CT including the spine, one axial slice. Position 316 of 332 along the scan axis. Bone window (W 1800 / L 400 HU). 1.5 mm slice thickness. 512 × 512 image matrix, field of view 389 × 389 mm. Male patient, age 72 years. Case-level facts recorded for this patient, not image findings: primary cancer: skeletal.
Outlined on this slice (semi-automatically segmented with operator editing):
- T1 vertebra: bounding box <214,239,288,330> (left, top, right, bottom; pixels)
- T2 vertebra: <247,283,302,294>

* * *

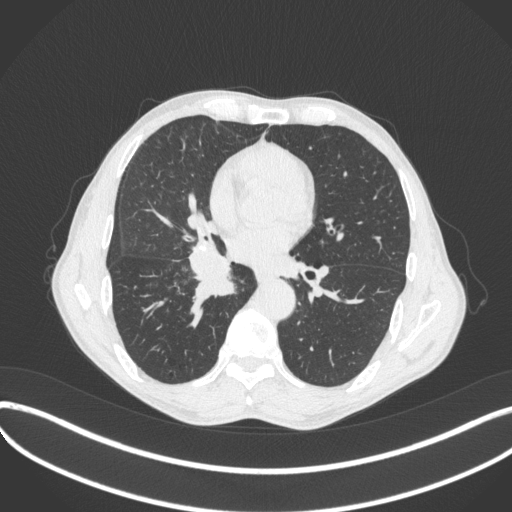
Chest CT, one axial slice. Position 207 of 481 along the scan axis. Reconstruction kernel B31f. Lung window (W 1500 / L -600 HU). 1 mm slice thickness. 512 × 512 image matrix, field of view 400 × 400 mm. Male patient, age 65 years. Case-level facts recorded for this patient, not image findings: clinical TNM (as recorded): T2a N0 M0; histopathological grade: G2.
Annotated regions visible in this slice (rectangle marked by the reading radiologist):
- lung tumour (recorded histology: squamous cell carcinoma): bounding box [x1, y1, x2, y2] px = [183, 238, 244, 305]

---

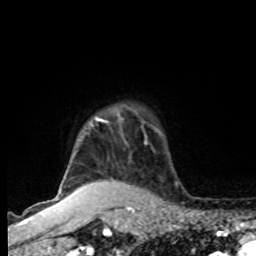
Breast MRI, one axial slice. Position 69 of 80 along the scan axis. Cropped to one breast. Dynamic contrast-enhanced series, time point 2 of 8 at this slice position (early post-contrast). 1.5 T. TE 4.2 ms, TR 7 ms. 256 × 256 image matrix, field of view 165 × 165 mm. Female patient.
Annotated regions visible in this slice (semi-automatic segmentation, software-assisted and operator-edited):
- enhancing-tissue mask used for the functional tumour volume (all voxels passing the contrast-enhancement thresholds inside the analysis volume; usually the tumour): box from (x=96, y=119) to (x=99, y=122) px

# Required action
Would you retype the lines above from the one with "Outlined on this" down to the one with "- T2 vertebra: <247,283,302,294>", word for word, both ends included and no other lines?

# Response to this exercise
Outlined on this slice (semi-automatically segmented with operator editing):
- T1 vertebra: bounding box <214,239,288,330> (left, top, right, bottom; pixels)
- T2 vertebra: <247,283,302,294>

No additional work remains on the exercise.